Mr Davey questioned what Labour had done to improve fairness, asking: “The council tax? The pension fiasco? The saga of people repaying thousands in tax credits?
“No wonder the poorest 20 per cent pay a higher share of their income in tax than the richest 20 per cent. No wonder Gordon Brown’s UK remains the most unequal country in the EU.”
However, a Cabinet Office spokesman pointed to the government’s new social exclusion strategy launched last week, which outlines plans to intervene earlier in disadvantaged families and improve cooperation between social services.
The strategy also notes that since Labour came to power, 800,000 children and one million pensioners have been lifted out of poverty, there have been annual increases in life expectancy and school standards, and most people have seen their income rise.

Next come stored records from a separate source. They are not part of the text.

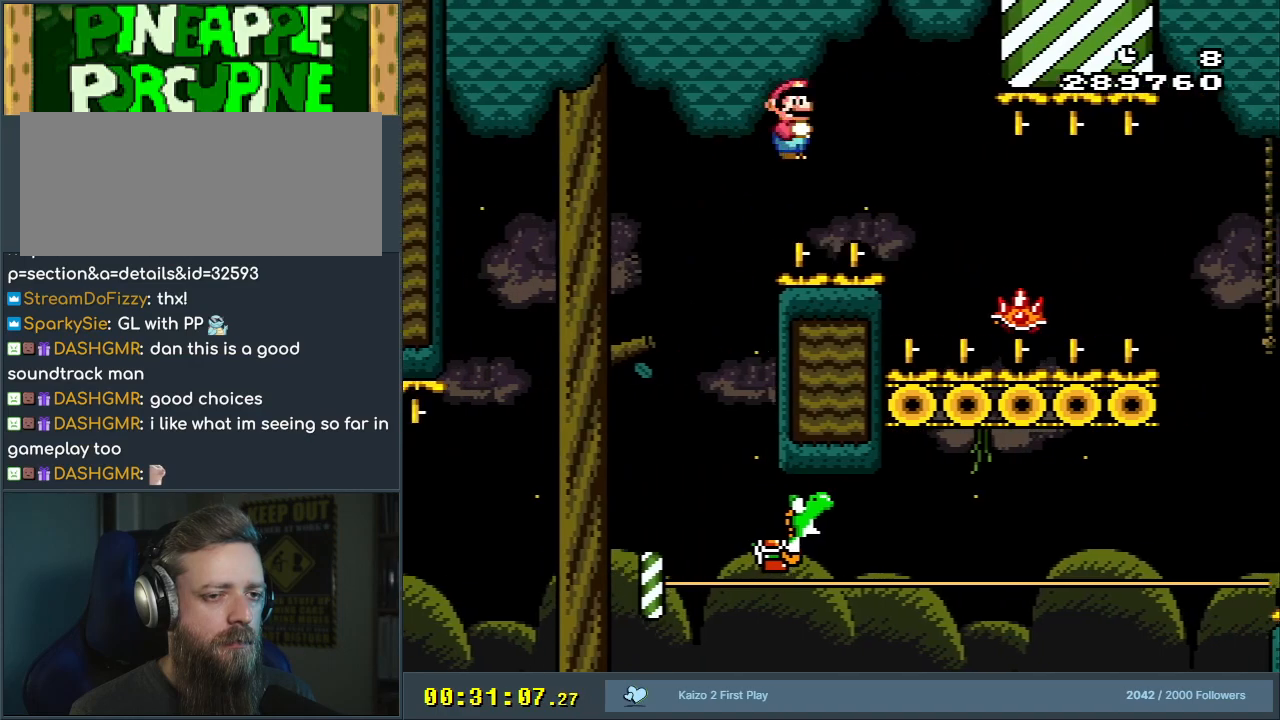
{"buttons": ["X", "DPAD_RIGHT"], "events": [[183, "A", "up"], [267, "DPAD_RIGHT", "up"], [467, "DPAD_RIGHT", "down"]]}
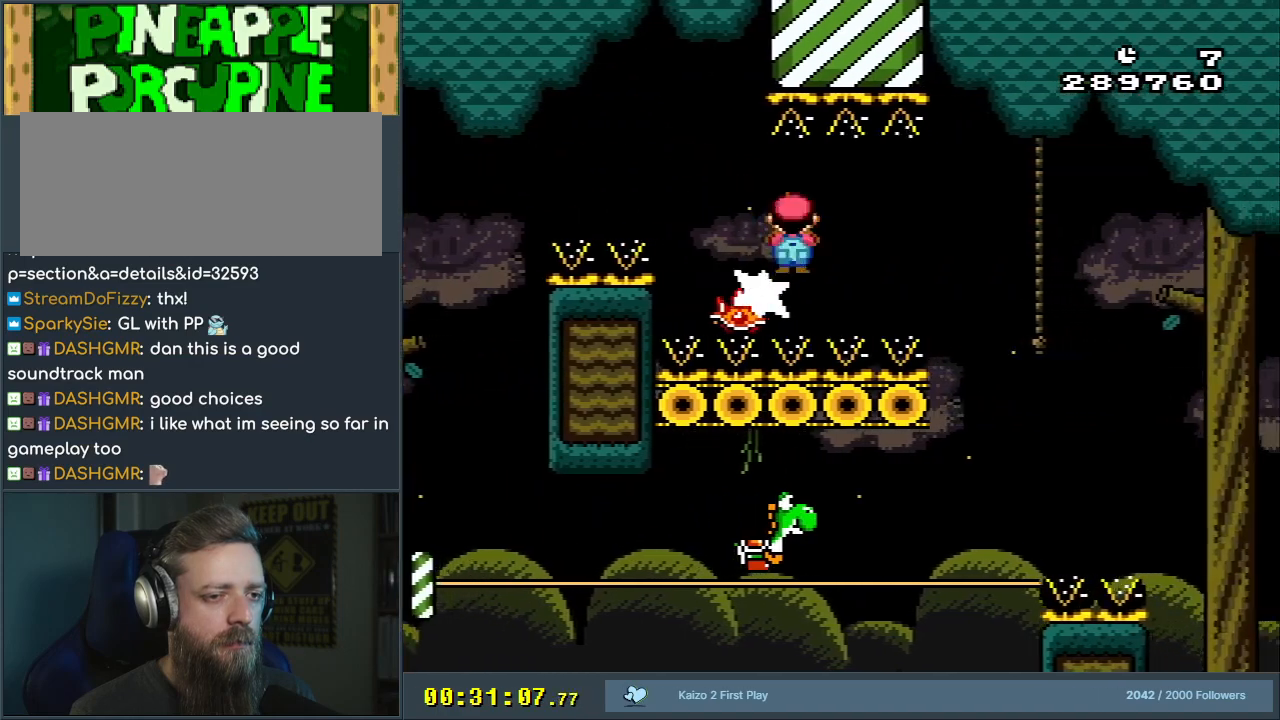
{"buttons": ["A", "X", "DPAD_LEFT"], "events": [[67, "A", "down"], [300, "DPAD_RIGHT", "up"], [467, "DPAD_LEFT", "down"]]}
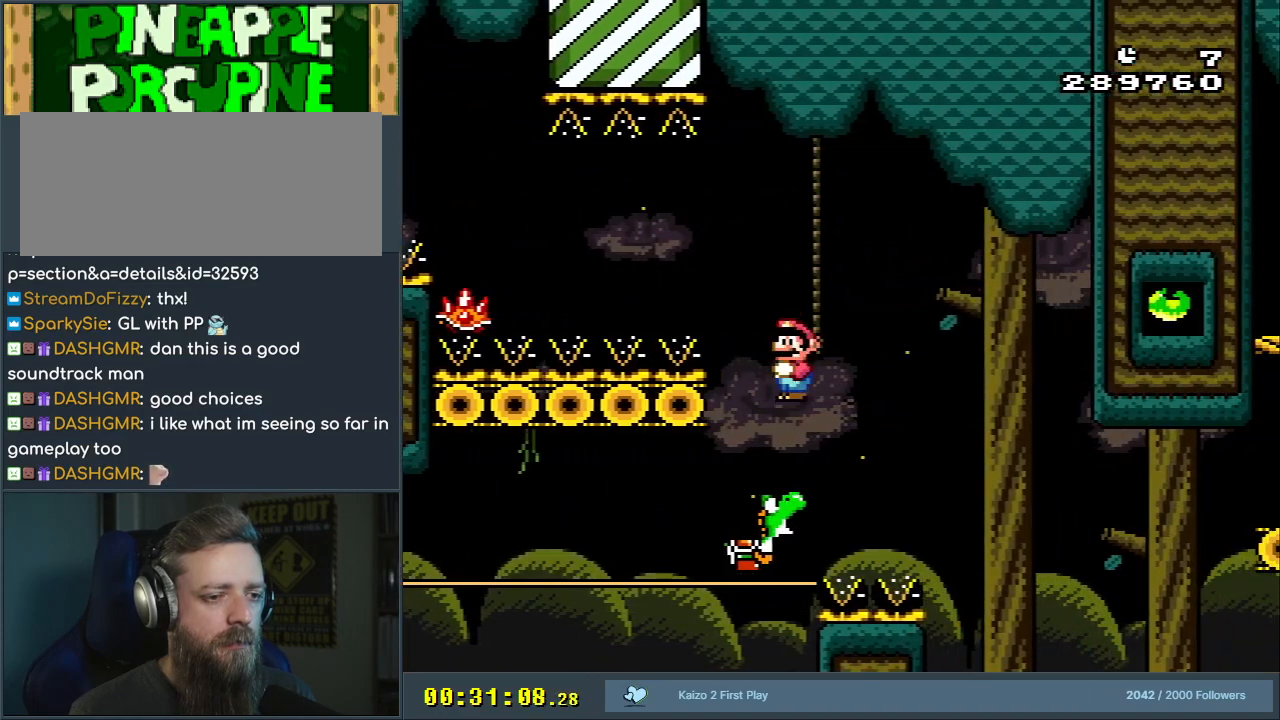
{"buttons": ["Y", "DPAD_RIGHT"], "events": [[100, "DPAD_LEFT", "up"], [133, "DPAD_RIGHT", "down"], [433, "A", "up"], [483, "X", "up"], [483, "Y", "down"]]}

Today Lib Dem leader Menzies Campbell used a visit to the Royal Sussex county hospital to highlight the continuing problems of health inequality, which means infant mortality and rates of mental illness are still highest among the poor.

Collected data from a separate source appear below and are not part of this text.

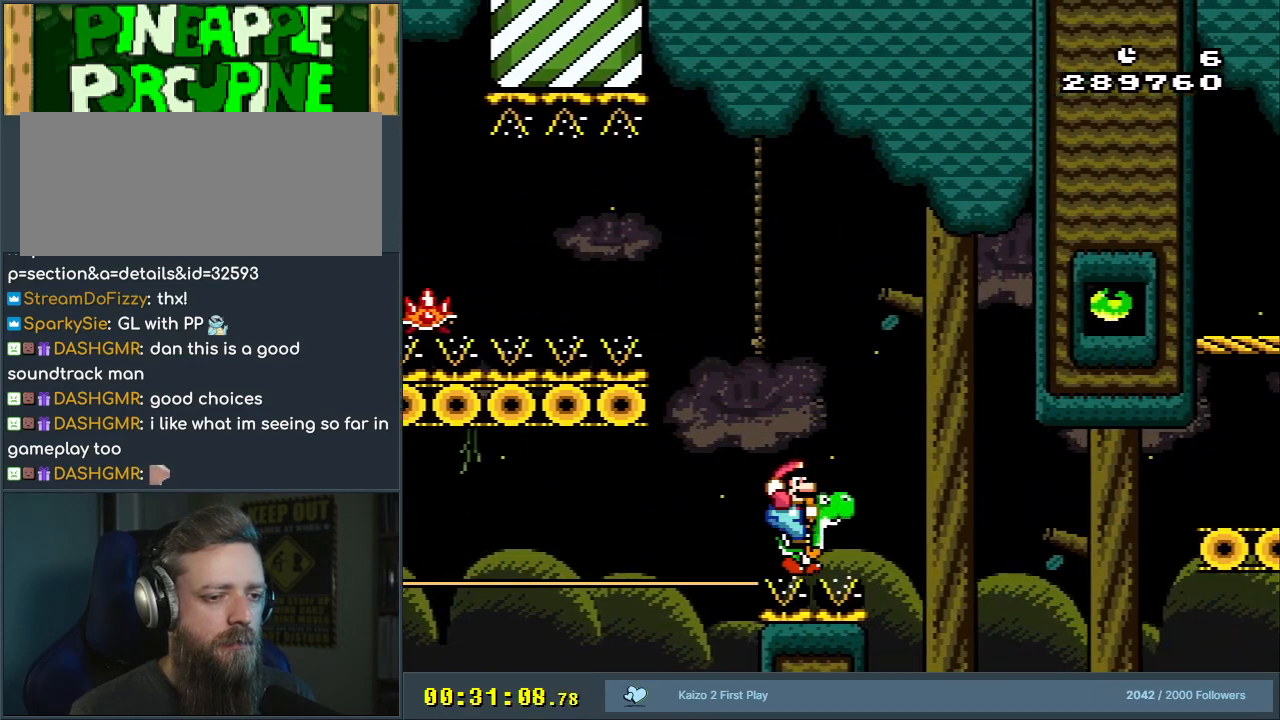
{"buttons": ["B", "Y"], "events": [[133, "B", "down"], [450, "DPAD_RIGHT", "up"]]}
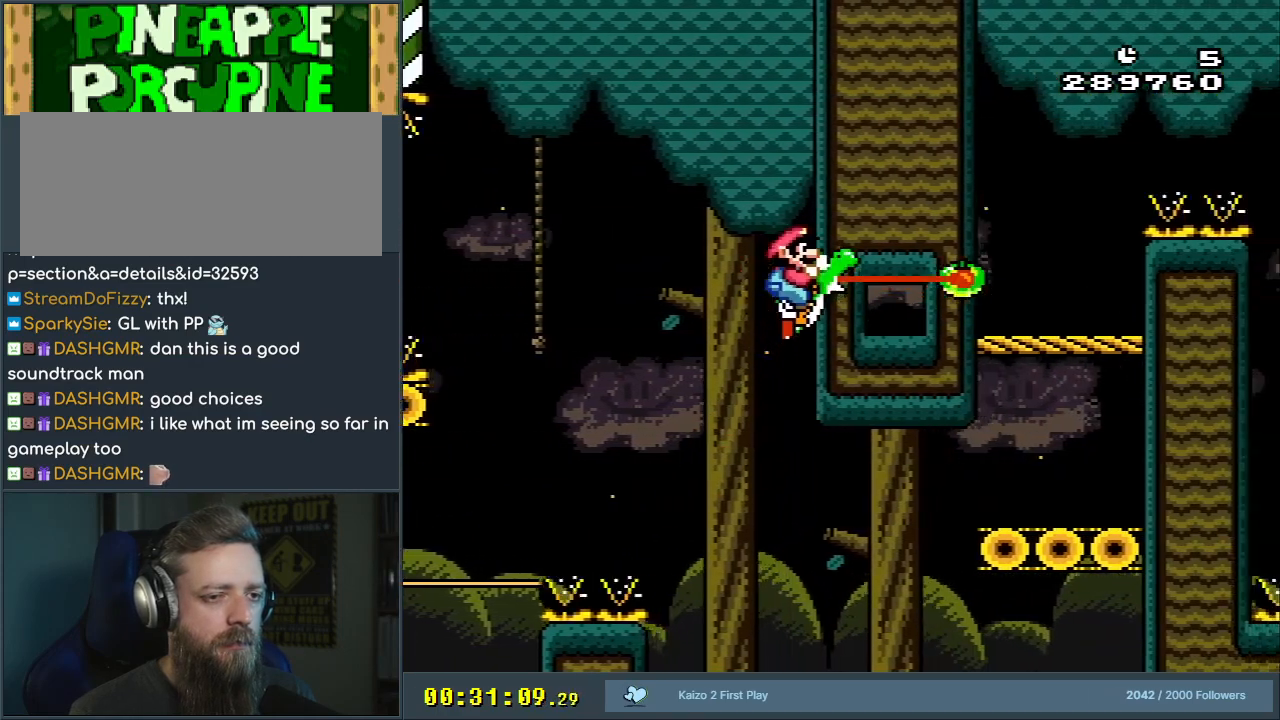
{"buttons": ["B", "Y", "DPAD_RIGHT"], "events": [[400, "DPAD_RIGHT", "down"]]}
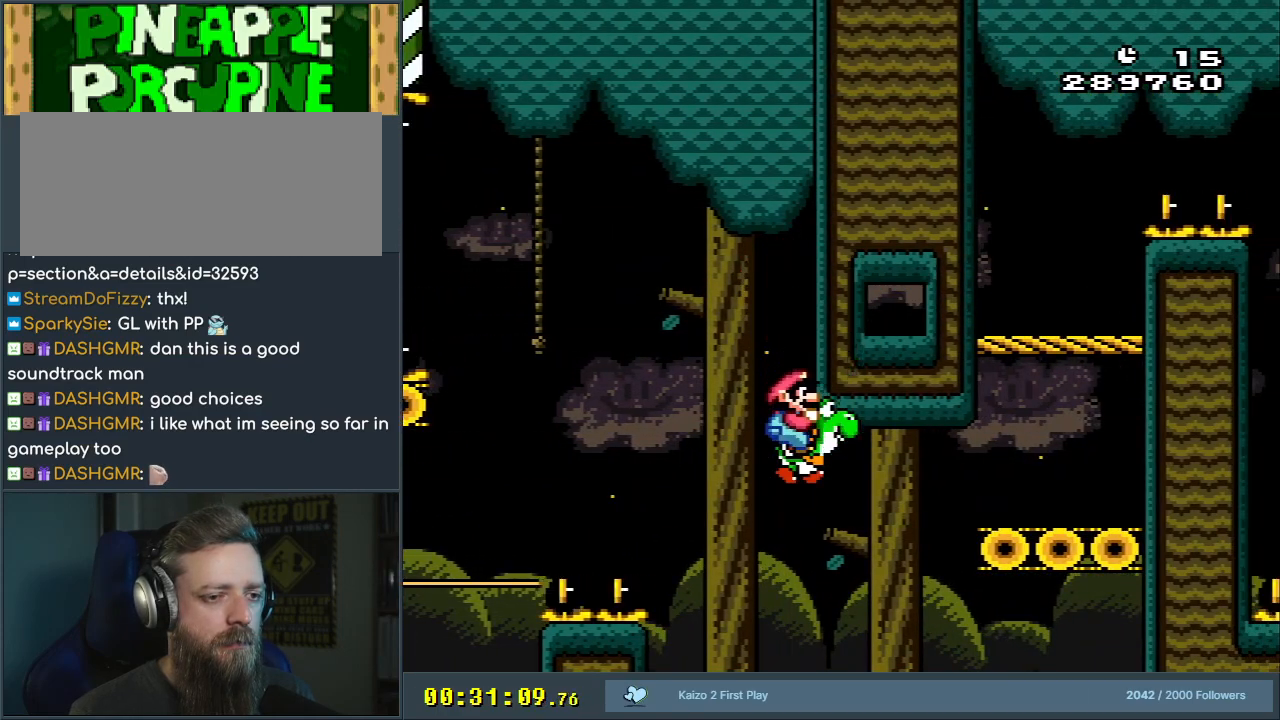
{"buttons": ["A", "B", "X", "DPAD_RIGHT"], "events": [[250, "A", "down"], [250, "X", "down"], [367, "Y", "up"]]}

“It is appalling that despite record levels of economic growth the poorest are being left behind,” he said, and announced the creation of a working group under Liz Barker to look into practical proposals to reduce health inequalities.
Earlier, education spokeswoman Sarah Teather warned that Tony Blair had failed to deliver on his 1997 pledge that ‘education, education, education’ would be his three top priorities.
“We live in a wealthy country but the richest of prosperity and hope are not open to all. Over 11 million people still live in poverty, and if you are born into a poor family in this country you will probably die in one,” she said.
And environment spokesman Chris Huhne warned that inequality in rural areas was accelerating, with one fifth of the rural population now living in poverty, and said neither Labour nor the Conservatives had anything to offer to tackle the problem.
“Under the Conservatives, social housing was sold off, post offices closed and public services allowed to crumble.But Labour have no real sympathy with the countryside – it is an urban party with urban concerns,” he claimed.
A motion put to conference this afternoon called for more support for rural shops through a small shops protection bill, for the Lib Dems to oppose the ‘bed tax’ mooted in the Lyons review of local government and for a review of broadband in remote areas.